« Le titre "Fils de l'homme" n'existait pas en tant que titre à l'époque de Jésus.
Mais on peut sans doute en voir l'esquisse dans la vision de l'histoire universelle relatée dans le livre de Daniel avec les quatre bêtes et le "Fils d'homme". [...]
Les quatre bêtes représentent un pouvoir reposant avant tout sur la violence, un pouvoir de nature bestiale [...]
L'image du "Fils d'homme" qui arrive "sur les nuées du ciel" annonce un royaume absolument nouveau, un royaume "d'humanité". [...]
En tant que tel, le Fils de l'homme (de Daniel 7) ne symbolise pas une figure individuelle, mais il est la représentation du royaume dans lequel le monde parviendra à son but. »[1]
Nous sommes donc devant une réalité tout à fait nouvelle et surprenante.
Jésus, homme individuel, assume un titre qui désigne un royaume, donc un « collectif ».
L'image de la vigne et des serments, que saint Jean est le seul à transmettre (Jn 15, 1-8), est déjà sous-jacente au titre « Fils de l'homme », contenu dans les quatre évangiles. Et il est légitime de penser que toute une série d'affirmations théologiques que l'on trouve dans les lettres apostoliques ne sont qu'une explicitation de ce que Jésus a dit lui-même en se disant « Fils de l'homme » :
« Il n'est pas simplement un, mais de nous tous avec lui-même il ne fait "plus qu'un" (Ga 3, 28) : il nous transforme en une humanité nouvelle.
Le cortège entrevu de loin par Daniel ("comme un fils d'homme", Daniel 7) devient une personne, mais étant là pour la multitude, cette personne dépasse les limites de l'individu, embrasse une multitude, et devient avec la multitude un seul corps et un seul esprit (1 Co 6, 17). »[2]

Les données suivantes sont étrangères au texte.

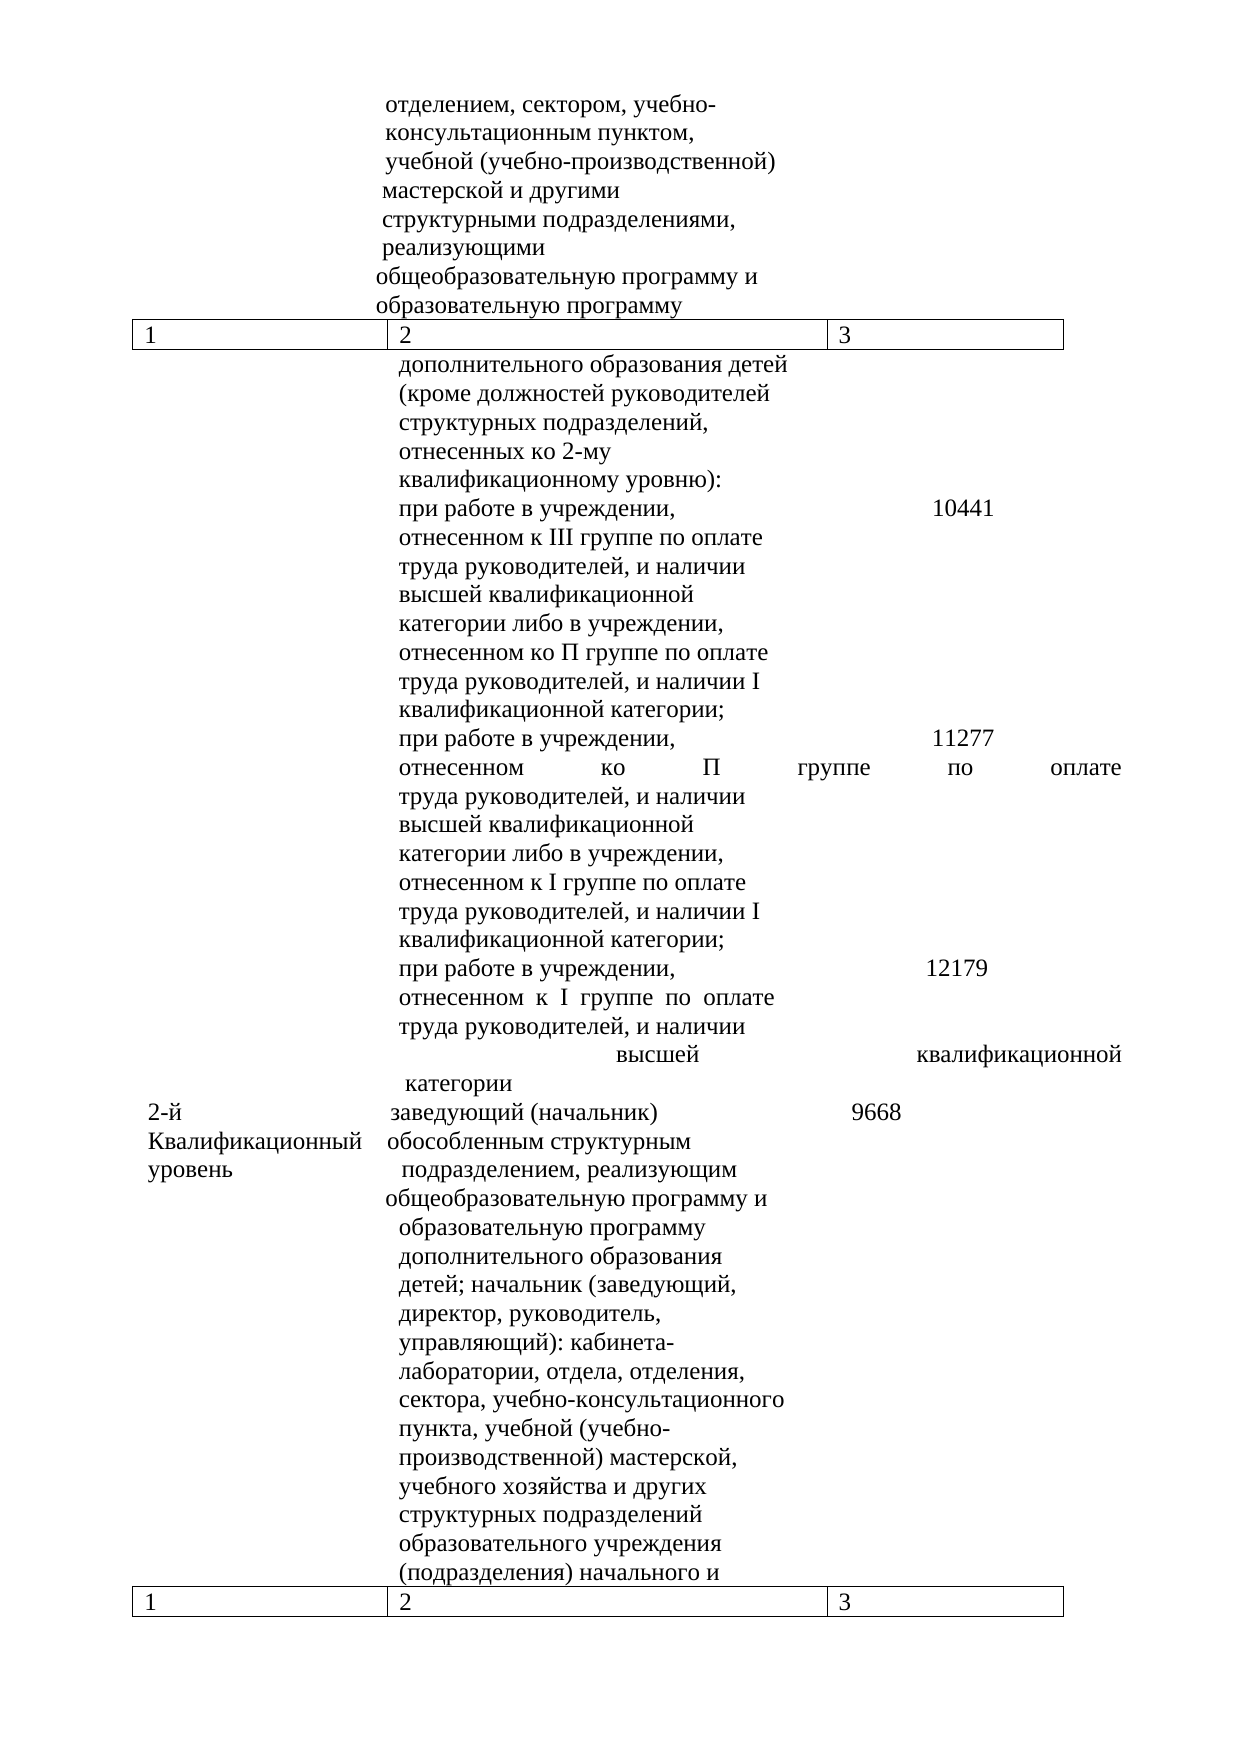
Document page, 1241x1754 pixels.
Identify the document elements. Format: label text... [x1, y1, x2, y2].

Et Jésus veut nous emporter dans sa résurrection, devenant le premier-né d'une multitude de frères (Rm 8, 29).
Marie
Jésus s'étant proclamé « Fils de l'homme », l'Eglise primitive a donc regardé Marie comme celle qui est la « mère du Fils de l'homme » : l'Eglise primitive a donc embrassé d'un seul regard la mission de « Marie dans le mystère du Christ et de l'Eglise ».

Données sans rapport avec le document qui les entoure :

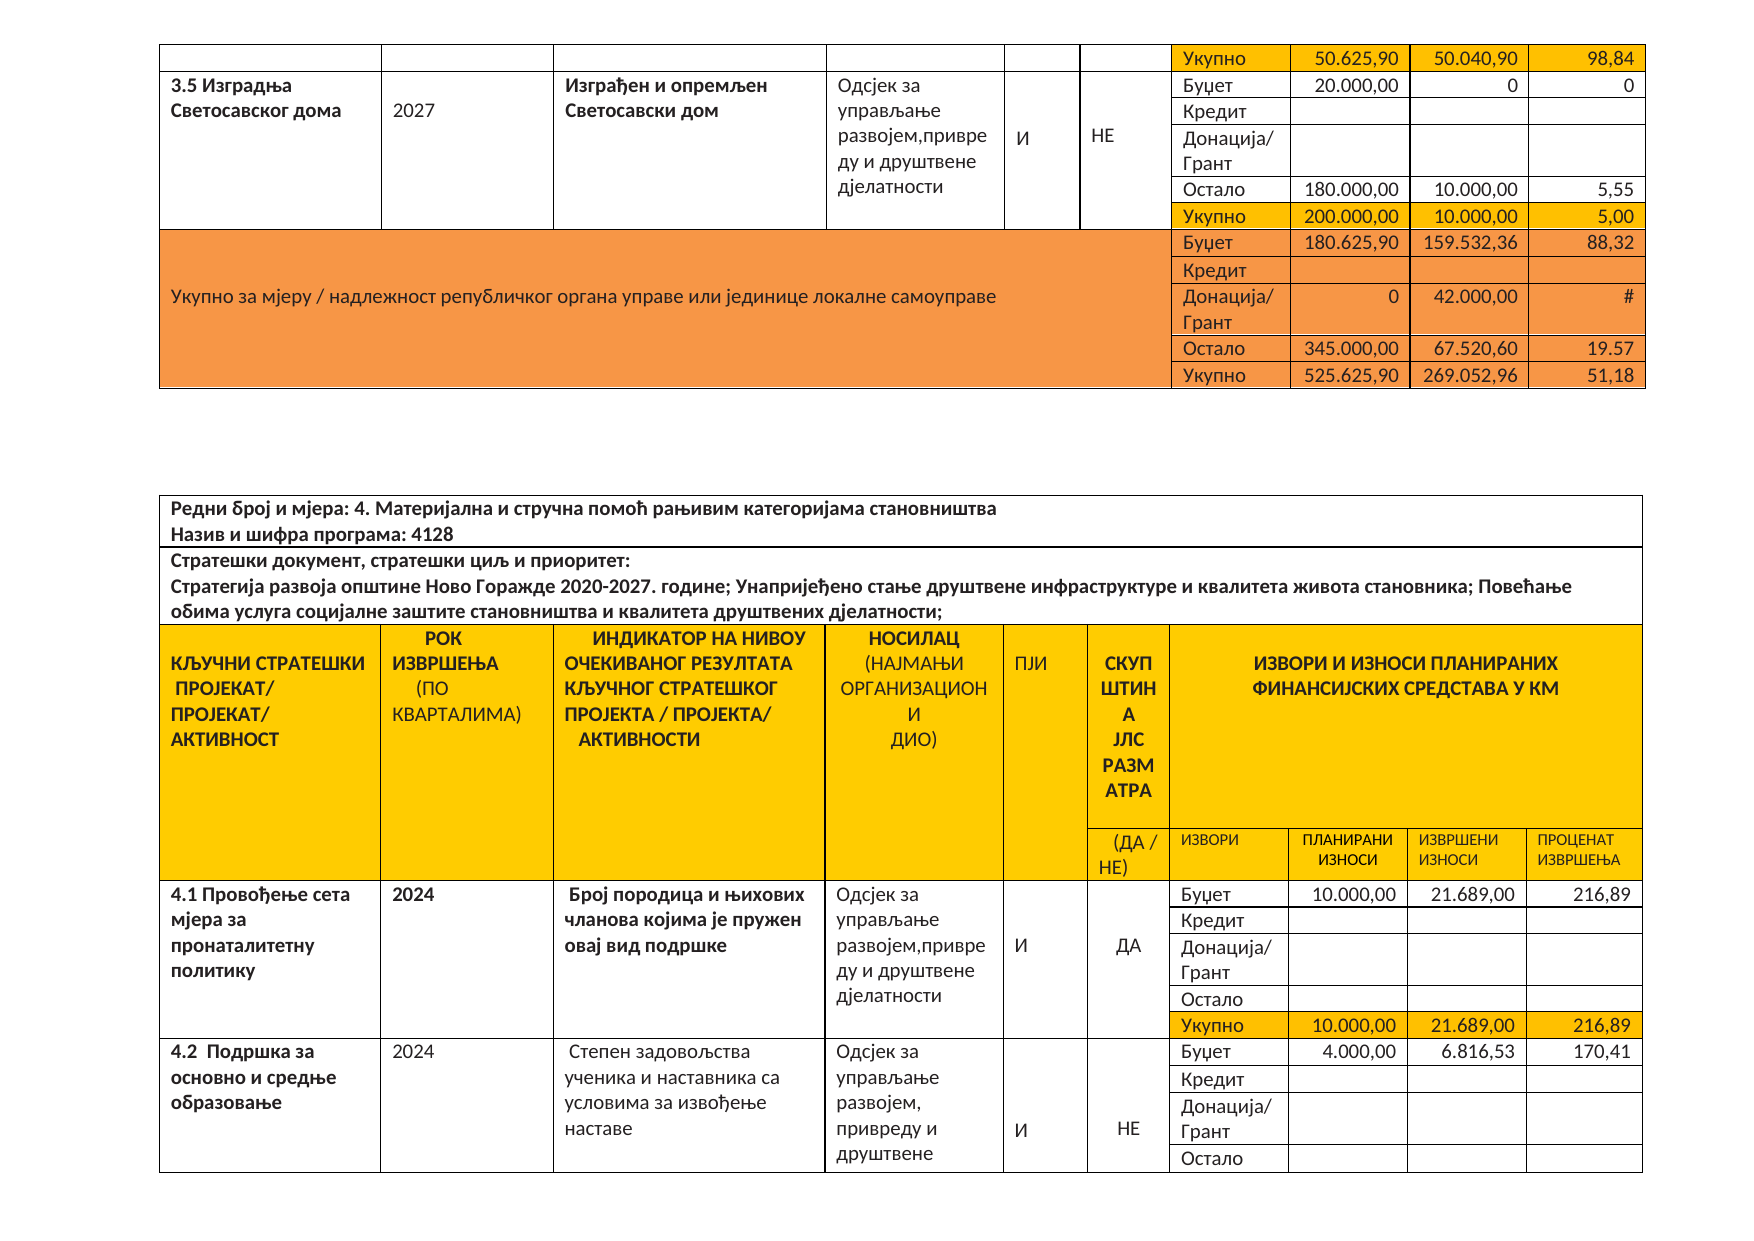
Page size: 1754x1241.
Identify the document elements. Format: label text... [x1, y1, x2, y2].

table_cell [1408, 1066, 1526, 1092]
table_cell 98,84 [1529, 45, 1645, 71]
table_cell Донација/ Грант [1172, 125, 1290, 176]
table_cell 0 [1411, 72, 1528, 97]
table_cell ИЗВОРИ [1170, 829, 1288, 880]
table_cell [1411, 125, 1528, 176]
table_cell 4.1 Провођење сета мјера за пронаталитетну политику [160, 881, 380, 1038]
table_cell Кредит [1170, 908, 1288, 933]
table_cell [1529, 125, 1645, 176]
table_cell 200.000,00 [1291, 203, 1409, 228]
table_cell СКУПШТИНА ЈЛС РАЗМАТРА [1088, 625, 1169, 828]
table_cell [1527, 1066, 1642, 1092]
table_cell 2024 [381, 881, 553, 1038]
table_cell ДА [1088, 881, 1169, 1038]
table_cell 20.000,00 [1291, 72, 1409, 97]
table_cell РОК ИЗВРШЕЊА (ПО КВАРТАЛИМА) [381, 625, 553, 880]
table_cell Број породица и њихових чланова којима је пружен овај вид подршке [554, 881, 824, 1038]
table_cell ИЗВРШЕНИ ИЗНОСИ [1408, 829, 1526, 880]
table_cell 6.816,53 [1408, 1039, 1526, 1065]
table_cell 10.000,00 [1411, 203, 1528, 228]
table_cell [1527, 1093, 1642, 1144]
table_cell 216,89 [1527, 881, 1642, 906]
table_cell 170,41 [1527, 1039, 1642, 1065]
table_cell [1289, 908, 1407, 933]
table_cell [1527, 908, 1642, 933]
table_cell 19.57 [1529, 336, 1645, 361]
table_cell Кредит [1170, 1066, 1288, 1092]
table_cell (ДА / НЕ) [1088, 829, 1169, 880]
table_cell 10.000,00 [1289, 881, 1407, 906]
table_cell 51,18 [1529, 362, 1645, 387]
table_cell НЕ [1088, 1039, 1169, 1172]
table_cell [826, 1039, 1003, 1172]
table_cell Укупно [1172, 45, 1290, 71]
table_cell [1527, 986, 1642, 1011]
table_cell И [1004, 1039, 1087, 1172]
table_cell Кредит [1172, 98, 1290, 124]
table_cell 0 [1529, 72, 1645, 97]
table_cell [827, 72, 1004, 228]
table_cell Одсјек за управљање развојем,привреду и друштвене дјелатности [826, 881, 1003, 1038]
table_header Редни број и мјера: 4. Материјална и стручна помоћ рањивим категоријама становништва Назив и шифра програма: 4128 [160, 496, 1642, 546]
table_cell [1408, 1093, 1526, 1144]
table_cell 525.625,90 [1291, 362, 1409, 387]
table_cell 5,55 [1529, 177, 1645, 202]
table_cell [1408, 934, 1526, 985]
table_cell Буџет [1172, 230, 1290, 256]
table_cell Остало [1172, 177, 1290, 202]
table_cell 2027 [382, 72, 553, 228]
table_cell [1289, 1145, 1407, 1172]
table_cell [1291, 98, 1409, 124]
table_cell [1291, 257, 1409, 283]
table_cell [1289, 934, 1407, 985]
table_cell [1408, 908, 1526, 933]
table_cell НЕ [1081, 72, 1171, 228]
table_cell 159.532,36 [1411, 230, 1528, 256]
table_cell Стратешки документ, стратешки циљ и приоритет: Стратегија развоја општине Ново Горажде 2020-2027. године; Унапријеђено стање друштвене инфраструктуре и квалитета живота становника; Повећање обима услуга социјалне заштите становништва и квалитета друштвених дјелатности; [160, 548, 1642, 624]
table_cell Остало [1170, 986, 1288, 1011]
table_cell 42.000,00 [1411, 284, 1528, 334]
table_cell 50.040,90 [1411, 45, 1528, 71]
table_cell 3.5 Изградња Светосавског дома [160, 72, 381, 228]
table_cell Буџет [1170, 881, 1288, 906]
table_cell Буџет [1170, 1039, 1288, 1065]
table_cell 21.689,00 [1408, 881, 1526, 906]
table_cell НОСИЛАЦ (НАЈМАЊИ ОРГАНИЗАЦИОНИ ДИО) [826, 625, 1003, 880]
table_cell ИЗВОРИ И ИЗНОСИ ПЛАНИРАНИХ ФИНАНСИЈСКИХ СРЕДСТАВА У КМ [1170, 625, 1642, 828]
table_cell [1411, 98, 1528, 124]
table_cell И [1004, 881, 1087, 1038]
table_cell ПЈИ [1004, 625, 1087, 880]
table_cell 180.000,00 [1291, 177, 1409, 202]
table_cell Укупно [1172, 203, 1290, 228]
table_cell 21.689,00 [1408, 1012, 1526, 1038]
table_cell 216,89 [1527, 1012, 1642, 1038]
table_cell 180.625,90 [1291, 230, 1409, 256]
table_cell [1289, 1093, 1407, 1144]
table_cell [1527, 1145, 1642, 1172]
table_cell [1527, 934, 1642, 985]
table_cell Буџет [1172, 72, 1290, 97]
table_cell Остало [1170, 1145, 1288, 1172]
table_cell 4.2 Подршка за основно и средње образовање [160, 1039, 380, 1172]
table_cell ПРОЦЕНАТ ИЗВРШЕЊА [1527, 829, 1642, 880]
table_cell 88,32 [1529, 230, 1645, 256]
table_cell 345.000,00 [1291, 336, 1409, 361]
table_cell 50.625,90 [1291, 45, 1409, 71]
table_cell 2024 [381, 1039, 553, 1172]
table_cell Кредит [1172, 257, 1290, 283]
table_cell Укупно за мјеру / надлежност републичког органа управе или јединице локалне самоуправе [160, 230, 1171, 387]
table_cell 4.000,00 [1289, 1039, 1407, 1065]
table_cell И [1005, 72, 1079, 228]
table_cell 10.000,00 [1411, 177, 1528, 202]
table_cell [1291, 125, 1409, 176]
table_cell [1529, 257, 1645, 283]
table_cell Степен задовољства ученика и наставника са условима за извођење наставе [554, 1039, 824, 1172]
table_cell 5,00 [1529, 203, 1645, 228]
table_cell [1289, 986, 1407, 1011]
table_cell [1411, 257, 1528, 283]
table_cell Донација/ Грант [1170, 934, 1288, 985]
table_cell ИНДИКАТОР НА НИВОУ ОЧЕКИВАНОГ РЕЗУЛТАТА КЉУЧНОГ СТРАТЕШКОГ ПРОЈЕКТА / ПРОЈЕКТА/ АКТИВНОСТИ [554, 625, 824, 880]
table_cell Укупно [1170, 1012, 1288, 1038]
table_cell [1529, 98, 1645, 124]
table_cell [1289, 1066, 1407, 1092]
table_cell 67.520,60 [1411, 336, 1528, 361]
table_cell 0 [1291, 284, 1409, 334]
table_cell [1408, 986, 1526, 1011]
table_cell 10.000,00 [1289, 1012, 1407, 1038]
table_cell [1408, 1145, 1526, 1172]
table_cell Изграђен и опремљен Светосавски дом [554, 72, 826, 228]
table_cell Укупно [1172, 362, 1290, 387]
table_cell Остало [1172, 336, 1290, 361]
table_cell 269.052,96 [1411, 362, 1528, 387]
table_cell # [1529, 284, 1645, 334]
table_cell Донација/ Грант [1172, 284, 1290, 334]
table_cell ПЛАНИРАНИ ИЗНОСИ [1289, 829, 1407, 880]
table_cell КЉУЧНИ СТРАТЕШКИ ПРОЈЕКАТ/ ПРОЈЕКАТ/АКТИВНОСТ [160, 625, 380, 880]
table_cell Донација/ Грант [1170, 1093, 1288, 1144]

Le concile Vatican II, en choisissant de situer Marie d'une manière indissociable « dans le mystère et de l'Eglise » est fidèle à la volonté de Jésus se désignant comme « Fils de l'homme ».
Le pape Benoît XVI, en revalorisant le titre « Fils de l'homme » offre finalement un nouveau fondement scripturaire au concile Vatican II qui situe Marie « dans le mystère du Christ et de l'Eglise »[3], et au titre « Marie mère de l'Eglise ».

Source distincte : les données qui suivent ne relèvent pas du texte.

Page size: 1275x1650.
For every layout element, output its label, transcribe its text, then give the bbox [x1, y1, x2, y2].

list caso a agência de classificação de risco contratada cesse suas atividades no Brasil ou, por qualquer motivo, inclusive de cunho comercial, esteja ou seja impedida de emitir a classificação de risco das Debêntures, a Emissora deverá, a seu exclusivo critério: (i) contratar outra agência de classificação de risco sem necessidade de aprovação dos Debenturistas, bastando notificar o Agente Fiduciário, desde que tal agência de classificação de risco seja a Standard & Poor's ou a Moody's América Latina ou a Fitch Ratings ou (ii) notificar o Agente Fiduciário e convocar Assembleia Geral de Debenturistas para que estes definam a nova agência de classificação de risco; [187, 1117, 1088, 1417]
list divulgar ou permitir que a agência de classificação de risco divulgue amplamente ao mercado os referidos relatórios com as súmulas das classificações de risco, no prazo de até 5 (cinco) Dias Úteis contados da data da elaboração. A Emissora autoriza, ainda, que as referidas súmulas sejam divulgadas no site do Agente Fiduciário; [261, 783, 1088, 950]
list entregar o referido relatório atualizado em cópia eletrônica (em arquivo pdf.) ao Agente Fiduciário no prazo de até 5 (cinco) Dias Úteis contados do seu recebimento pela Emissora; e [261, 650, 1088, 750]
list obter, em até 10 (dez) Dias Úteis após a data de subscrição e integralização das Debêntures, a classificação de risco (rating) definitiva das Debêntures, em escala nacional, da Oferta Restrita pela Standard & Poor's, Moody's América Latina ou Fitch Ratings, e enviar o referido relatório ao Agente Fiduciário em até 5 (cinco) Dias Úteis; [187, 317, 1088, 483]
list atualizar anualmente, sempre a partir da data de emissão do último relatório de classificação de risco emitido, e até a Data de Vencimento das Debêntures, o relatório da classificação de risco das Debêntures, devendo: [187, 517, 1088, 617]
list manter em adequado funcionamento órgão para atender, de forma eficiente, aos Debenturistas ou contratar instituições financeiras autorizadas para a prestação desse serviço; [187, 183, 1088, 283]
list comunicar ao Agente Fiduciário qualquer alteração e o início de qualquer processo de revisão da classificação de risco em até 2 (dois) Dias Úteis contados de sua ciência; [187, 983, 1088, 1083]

Marie, mère du Fils de l'homme, est donc la mère de l'Eglise.
[1] JOSEPH RATZINGER, BENOIT XVI, Jésus de Nazareth, Flammarion, Paris 2007, p. 354-355
et : « Beaucoup d'exégètes supposent qu'il pourrait y avoir derrière ce texte une version où le fils d'homme était aussi une figure individuelle, mais, quoi qu'il en soit, nous ne connaissons pas cette version et elle demeure une hypothèse. Les textes souvent cités de IV Esdras 13 et de l'Ethiopien Enoch, dans lesquels le Fils de l'homme est représenté comme une figure individuelle, sont plus récents que le Nouveau Testament et ne peuvent donc être considérés comme une de ses sources. » Ibid., p. 355
[2] JOSEPH RATZINGER, BENOIT XVI, Jésus de Nazareth, Flammarion, Paris 2007, p. 362-363
[3] Titre du chapitre VIII de Lumen gentium à Vatican II.